Strike, born Gary John Bassett, formed Crime in 1976 and that year released what’s widely considered the country’s first independent punk record, “Hot Wire My Heart.” A fixture of the city’s first-wave punk scene centered around Mabuhay Gardens, Crime became known for wearing cop uniforms, a look immortalized by photographer James Stark. In 1979, Crime performed inside San Quentin Prison, a show released by Target Video.
(Columnist Herb Caen noted the group when the authorities requested that Crime refrain from impersonating the police, as Michael Goldberg recounted in his late-1970s profile for New York Rocker.)
Known for a serrated, thumping sound and gruff vocals, Crime was ambivalent about the label “punk,” referring to themselves instead as “San Francisco’s First and Only Rock ‘n Roll Band.”

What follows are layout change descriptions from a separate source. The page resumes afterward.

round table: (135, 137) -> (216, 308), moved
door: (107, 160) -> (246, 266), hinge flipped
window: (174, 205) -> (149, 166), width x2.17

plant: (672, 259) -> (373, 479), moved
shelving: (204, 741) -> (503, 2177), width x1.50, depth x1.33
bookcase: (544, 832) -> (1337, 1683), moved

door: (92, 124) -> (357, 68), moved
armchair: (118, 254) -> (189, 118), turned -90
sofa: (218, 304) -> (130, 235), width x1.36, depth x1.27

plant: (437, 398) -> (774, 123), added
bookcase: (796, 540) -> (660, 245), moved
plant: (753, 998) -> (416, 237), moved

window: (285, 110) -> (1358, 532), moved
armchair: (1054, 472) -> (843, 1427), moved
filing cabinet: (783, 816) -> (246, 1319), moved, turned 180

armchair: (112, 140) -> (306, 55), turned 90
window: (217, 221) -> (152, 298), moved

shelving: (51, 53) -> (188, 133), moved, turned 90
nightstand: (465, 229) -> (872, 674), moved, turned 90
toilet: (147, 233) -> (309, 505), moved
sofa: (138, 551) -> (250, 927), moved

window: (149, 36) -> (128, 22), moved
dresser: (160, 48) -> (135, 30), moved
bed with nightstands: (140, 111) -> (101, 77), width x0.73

Between 1976 and 1980, Crime released only three 7” EPs, but demos and live recordings circulated widely via bootlegs in the ensuing years. The full-length compilation San Francisco’s Doomed appeared legitimately in 1991, and was reissued and remastered in 2004. Another compilation of unreleased recordings, Murder by Guitar: 1976 to 1980, appeared on Kitten Charmer in 2013, and was re-released the next year by local archival label Superior Viaduct.